The age of the grasses and clusters of origins of C₄ photosynthesis
2008
VICENTINI, ALBERTO | BARBER, JANET C. | ALISCIONI, SANDRA S. | GIUSSANI, LILIANA M. | Kellogg, Elizabeth Anne
At high temperatures and relatively low CO₂ concentrations, plants can most efficiently fix carbon to form carbohydrates through C₄ photosynthesis rather than through the ancestral and more widespread C₃ pathway. Because most C₄ plants are grasses, studies of the origin of C₄ are intimately tied to studies of the origin of the grasses. We present here a phylogeny of the grass family, based on nuclear and chloroplast genes, and calibrated with six fossils. We find that the earliest origins of C₄ likely occurred about 32 million years ago (Ma) in the Oligocene, coinciding with a reduction in global CO₂ levels.
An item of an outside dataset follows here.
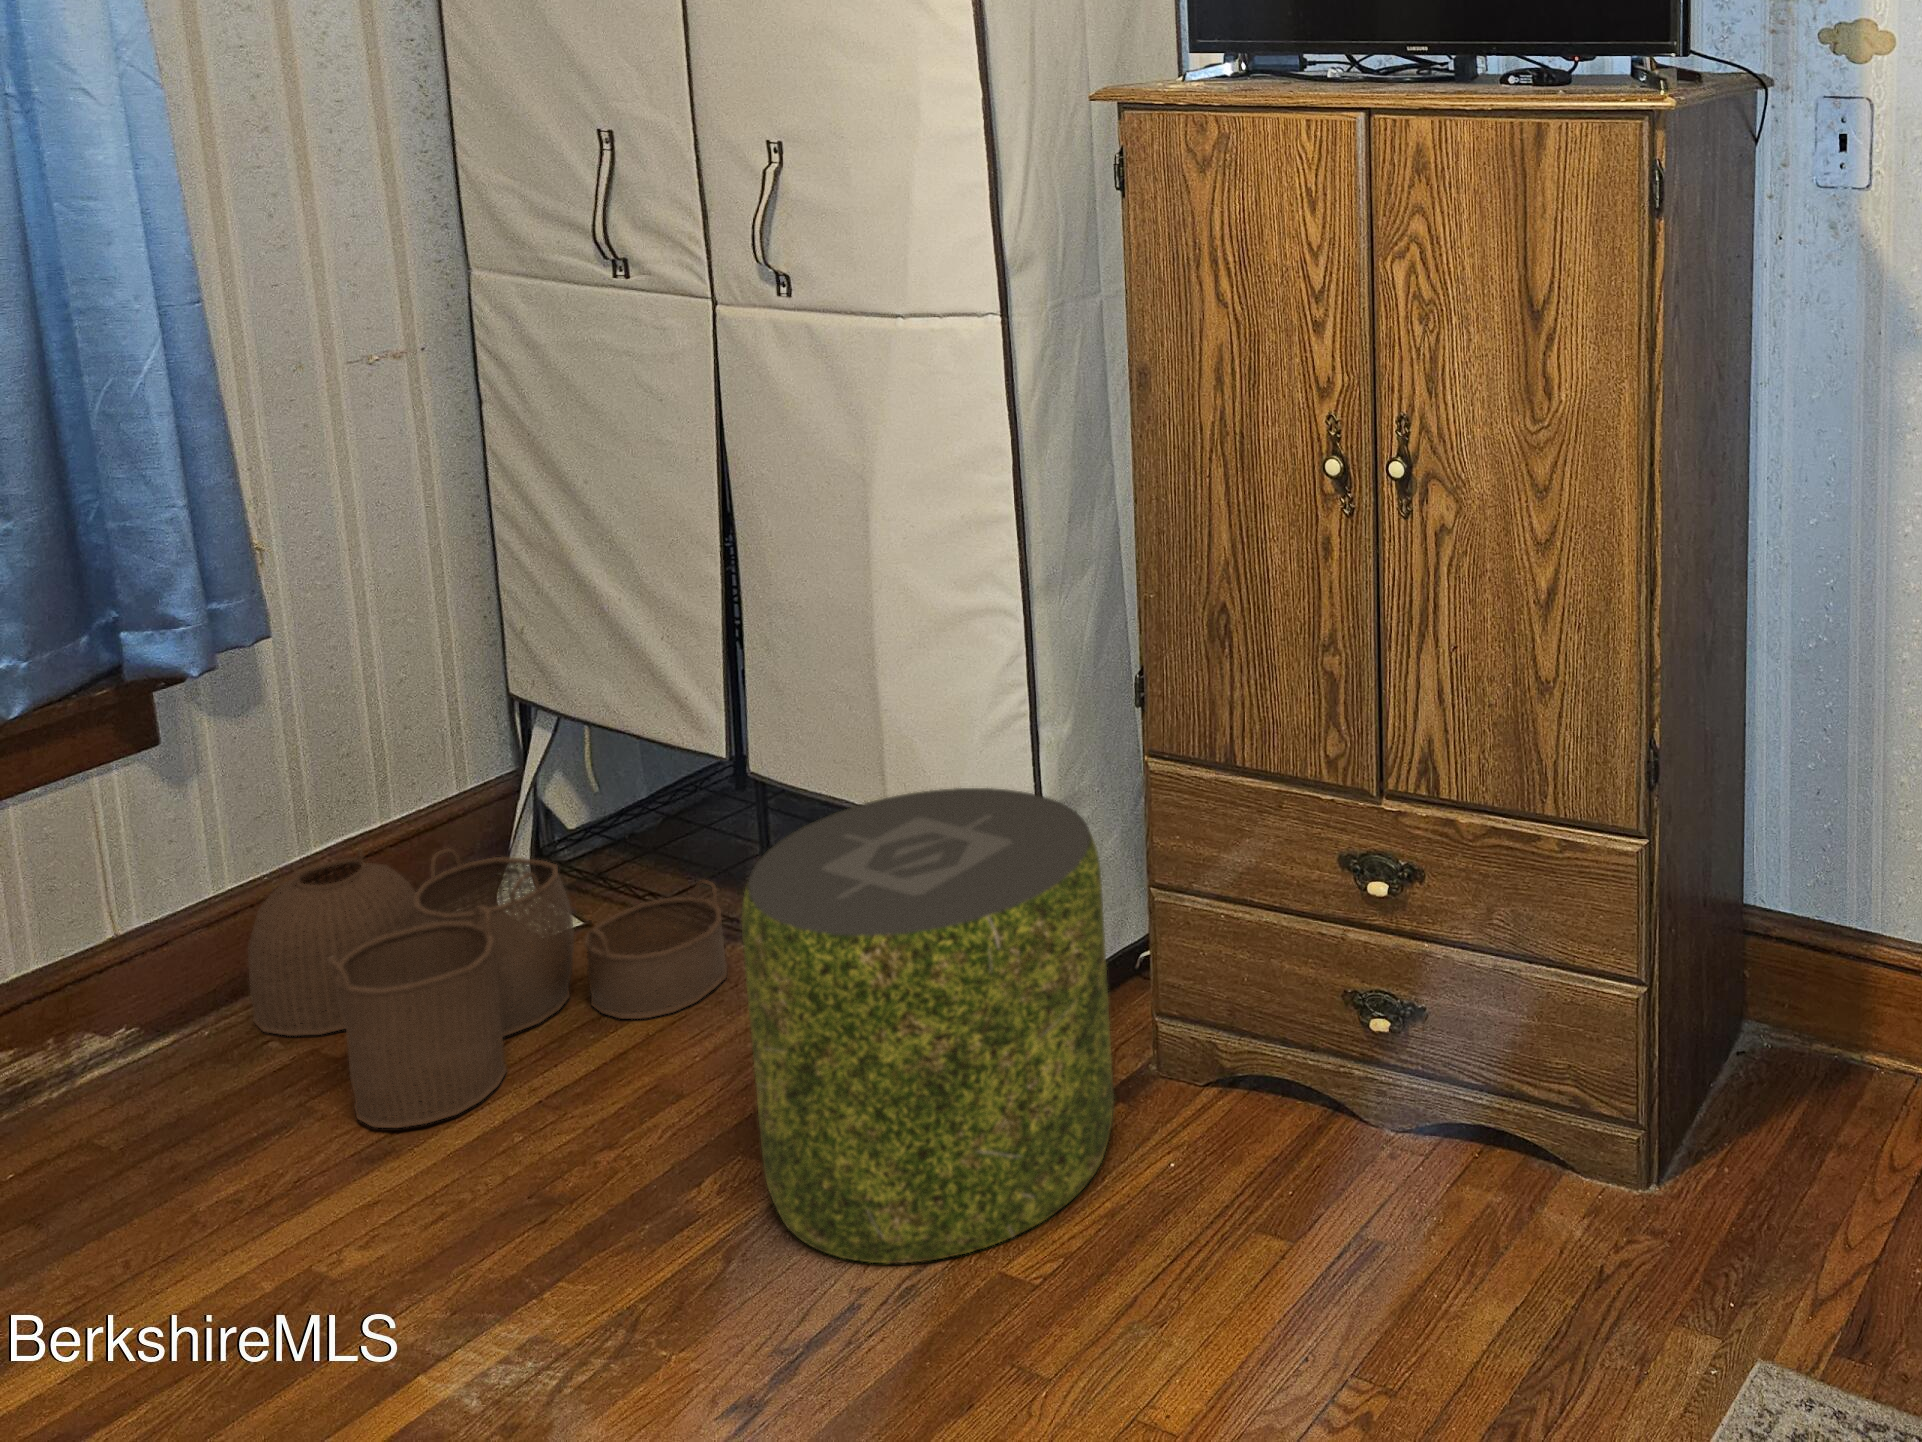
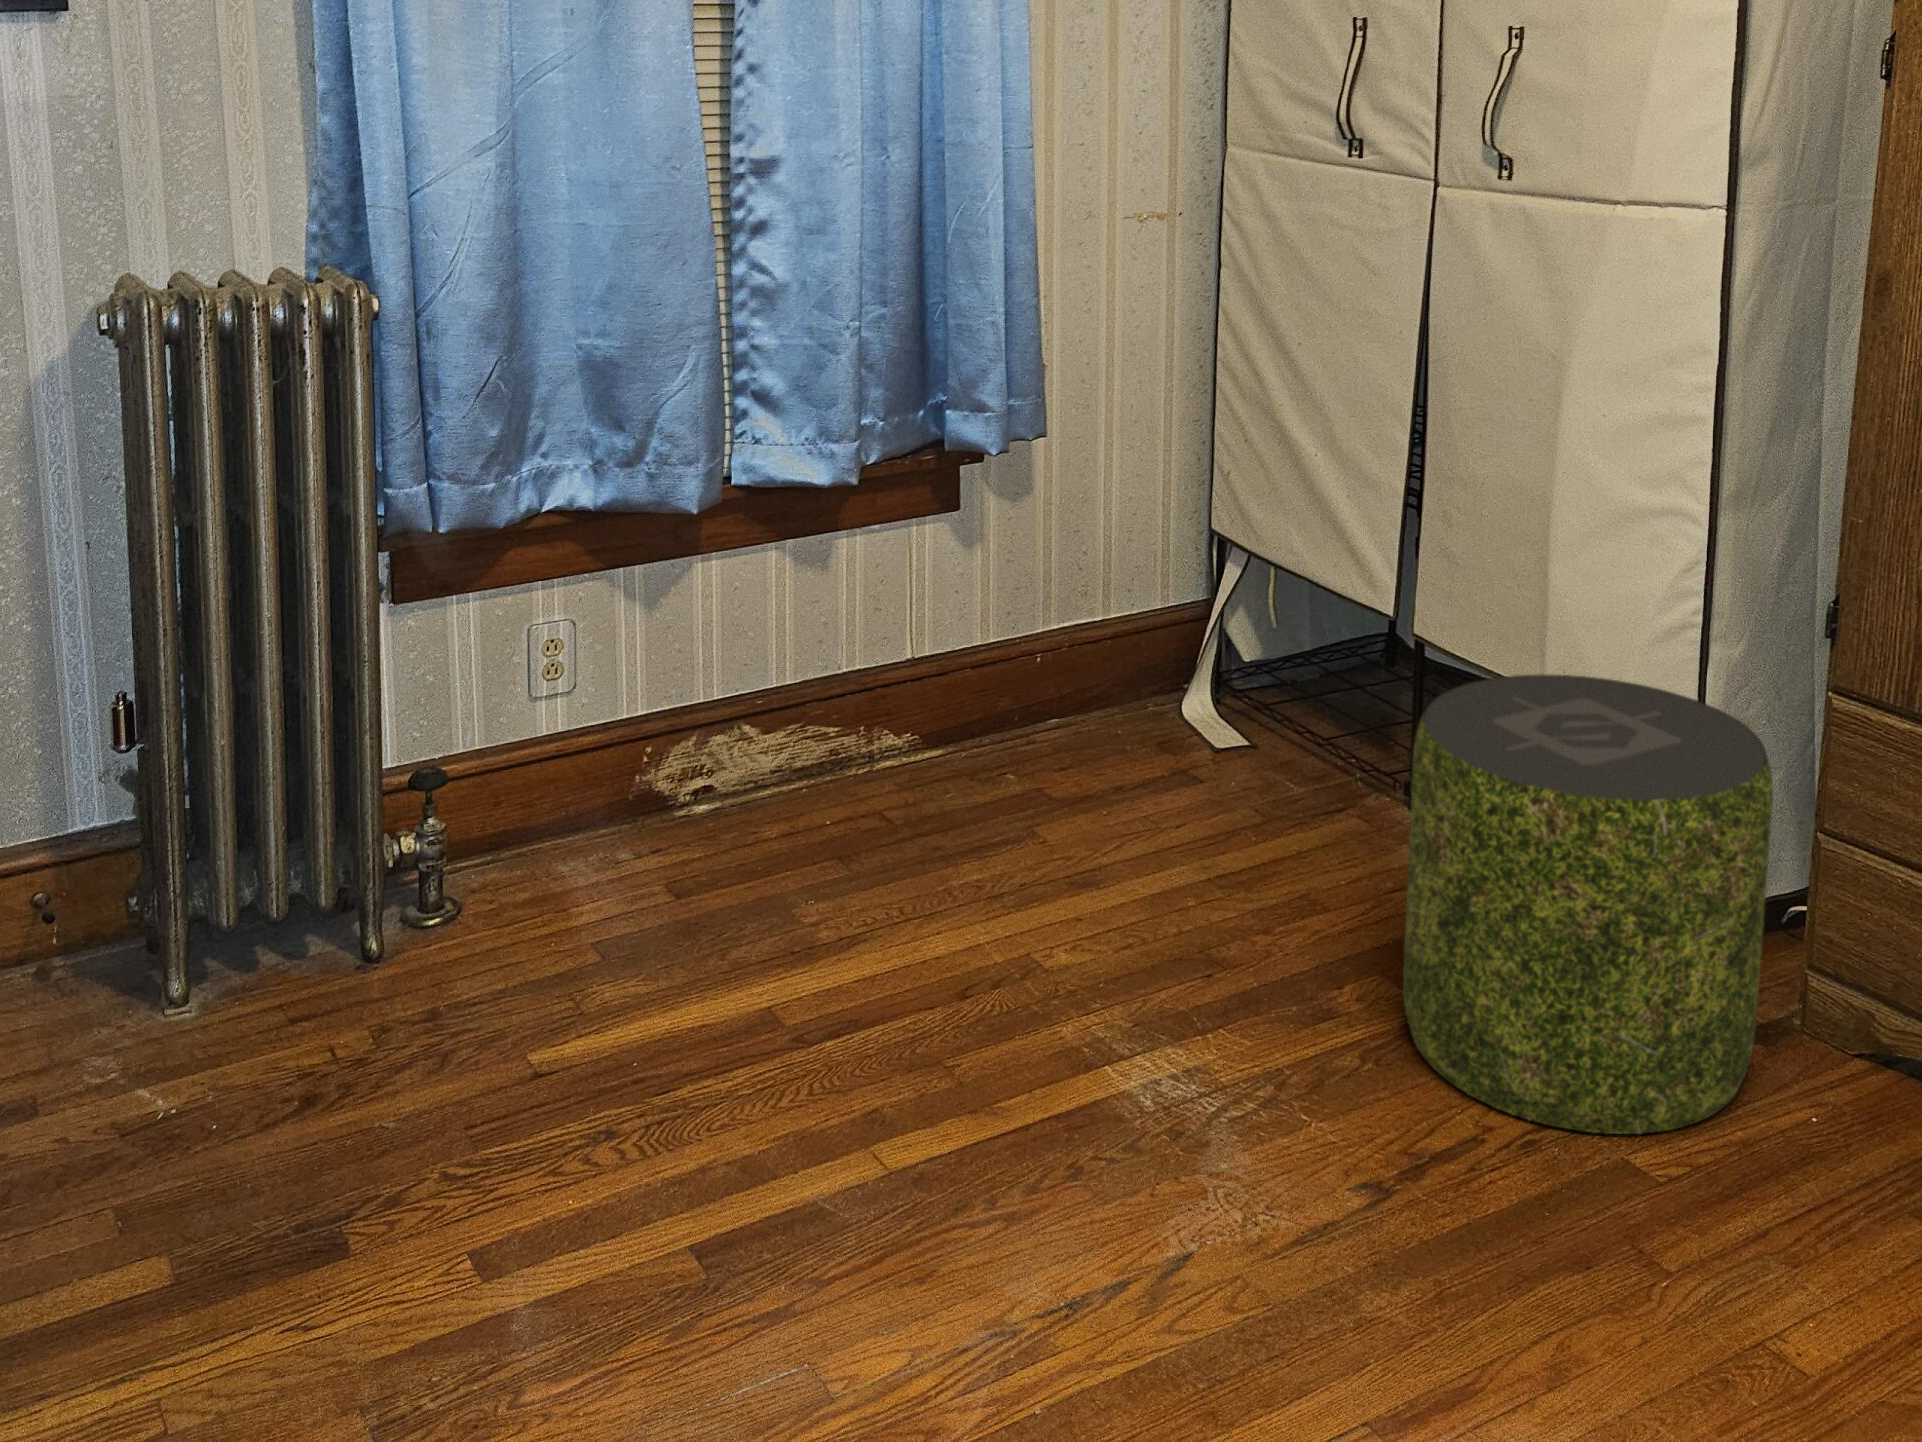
woven basket: present [248,849,727,1128] -> none [997,630,1374,870]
After the initial appearance of C₄ species, photosynthetic pathway changed at least 15 more times; we estimate nine total origins of C₄ from C₃ ancestors, at least two changes of C₄ subtype, and five reversals to C₃. We find a cluster of C₄ to C₃ reversals in the Early Miocene correlating with a drop in global temperatures, and a subsequent cluster of C₄ origins in the Mid-Miocene, correlating with the rise in temperature at the Mid-Miocene climatic optimum. In the process of dating the origins of C₄, we were also able to provide estimated times for other major events in grass evolution. We find that the common ancestor of the grasses (the crown node) originated in the upper Cretaceous. The common ancestor of maize and rice lived at 52 ± 8 Ma.